Trades sex appeal for sense appeal, but does it move the innovation meter?
SEXY isn’t a COTY criteria, which is probably a good thing for the Volkswagen Passat.
As with previous Passat iterations, this newly minted mid-sizer is all about clean-cut visual neatness, yet it rollicked all over the five COTY criteria.
Efficiency: tick. Safety: tick. Value: tick. Technology: tick. Function: huge tick.
It stormed into the second round with the frugality and verve of its four-cylinder engines, all the while impressing with a cabin that generates a premium ambience well beyond the car’s $35K starting price.
But value was a two-part story with the Passat. In its most affordable form, the 132TSI, those elegantly executed Teutonic finishes and its exemplary attention to detail allow it to soar above rivals.

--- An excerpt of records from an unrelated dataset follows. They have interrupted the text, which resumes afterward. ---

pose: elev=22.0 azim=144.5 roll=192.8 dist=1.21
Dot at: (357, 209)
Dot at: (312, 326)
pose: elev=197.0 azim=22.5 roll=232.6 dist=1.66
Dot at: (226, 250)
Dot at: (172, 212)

As the first mid-sizer with Apple CarPlay and Android Auto – the next big connectivity must-haves – it brings relevant tech to the table, too. Having auto emergency braking, blind spot warning and radar cruise control from the $39,990 Comfortline up is also a win.

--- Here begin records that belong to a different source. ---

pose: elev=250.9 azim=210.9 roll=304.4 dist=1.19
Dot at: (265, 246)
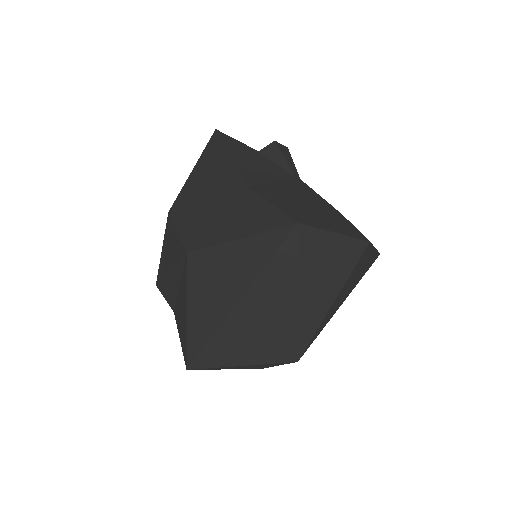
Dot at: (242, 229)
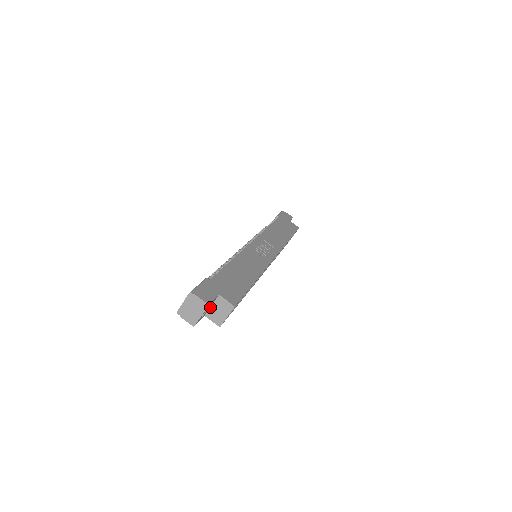
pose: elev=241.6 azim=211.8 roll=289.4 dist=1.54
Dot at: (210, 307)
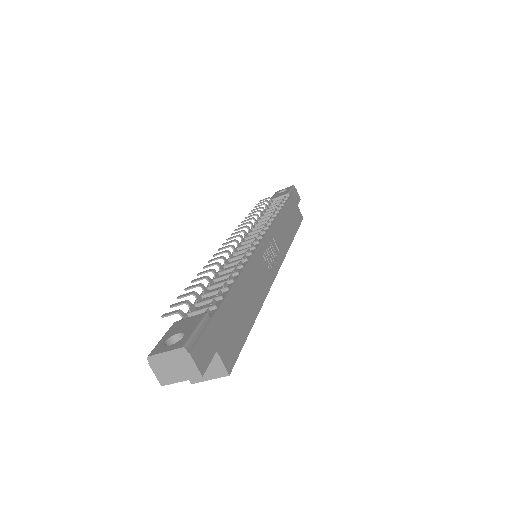
Dot at: occluded
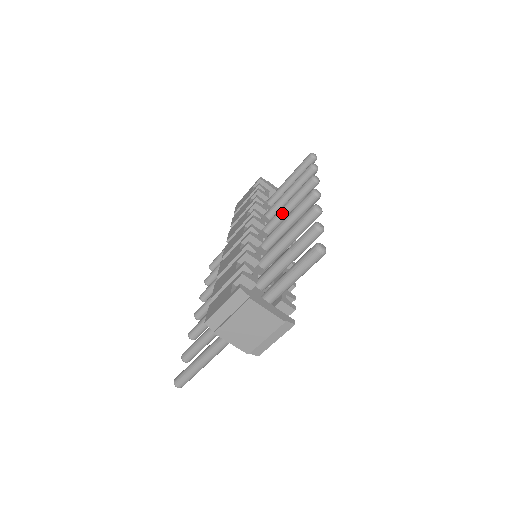
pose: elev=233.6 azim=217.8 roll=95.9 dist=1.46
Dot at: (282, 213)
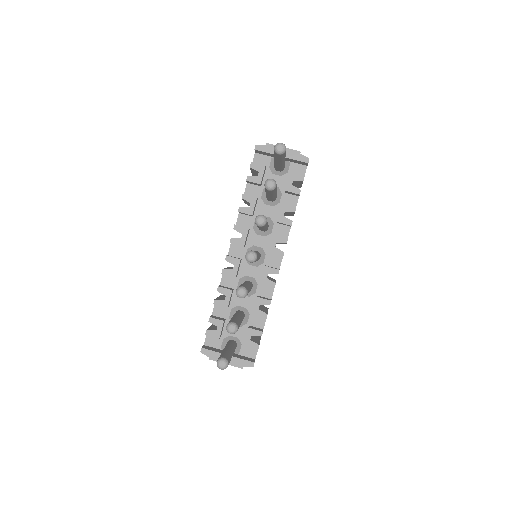
Dot at: occluded
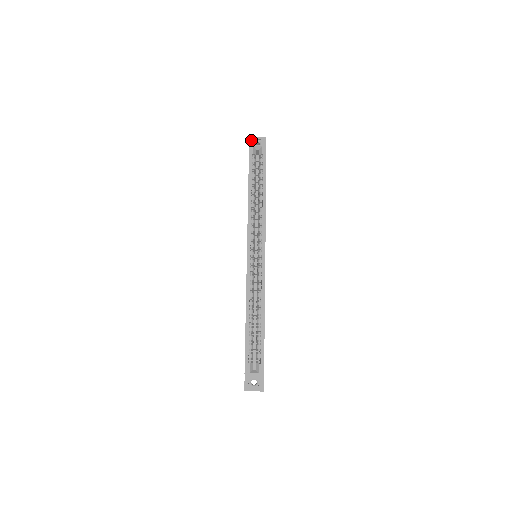
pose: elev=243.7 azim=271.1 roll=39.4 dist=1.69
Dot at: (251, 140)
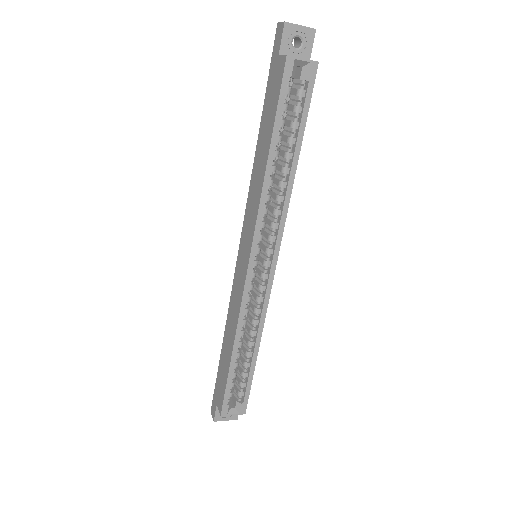
Dot at: (286, 31)
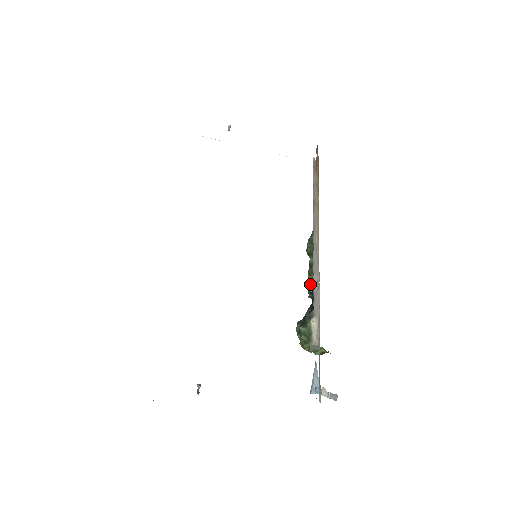
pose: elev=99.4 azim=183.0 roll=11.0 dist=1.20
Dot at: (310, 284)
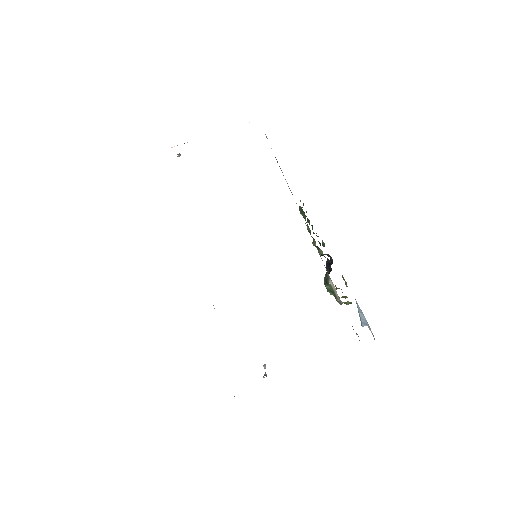
Dot at: (317, 248)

Yet in the $50K-plus Highline with R-Line sporties thrown in, the only-partial electric seat adjustment and lack of features such as digital radio are suddenly more apparent. Cheap sound from the audio system is also a rare letdown.
That R-Line pack, too, takes the edge off the Passat’s superb dynamics. Grip from the 19-inch tyres is great, but broader 40-series rubber is chunky over choppy surfaces.
From the driver’s seat, Passat’s understated demeanour transforms into a tantalising handler. Refinement is top notch, too, especially in the 132TSI, which uses its 1.8-litre turbo to good effect. Modest 132kW/250Nm outputs are helped by a slick-shifting seven-speed dual-clutch ’box. The diesel isn’t as adept, with some top-end breathlessness.
Calling the Passat a mid-sizer is underselling its internal dimensions. Passat’s boot is a Commodore-walloping 585 litres (650 for the wagon), while rear seat space is closer to large-car sprawling than the Mazda 6s and Subaru Libertys it competes with. Many vastly more popular SUVs don’t come close to the Passat’s utility and space.
One key to its talent is impressive weight saving, a result of increased use of aluminium. From 1450kg, it’s one of the lighter medium cars on the market – which that helps agility, performance and fuel economy.
Yet the new Passat has a large, threatening cloud hanging over its COTY contention. While it is so far not part of the worldwide Volkswagen emissions scandal, there was heated debate about what we can – and can’t – believe from an automotive group embroiled in an enormous fraud. After all, at the crux of the scandal is its deceiving of everyone, from its customers to the world’s toughest regulators.
Yet it was the lack of genuine innovation – Passat is more about refining a proven formula – that saw its COTY run end in the second round. That and the fact the Passat was up against a stellar field, and one with a diversity and breadth COTY has never experienced before.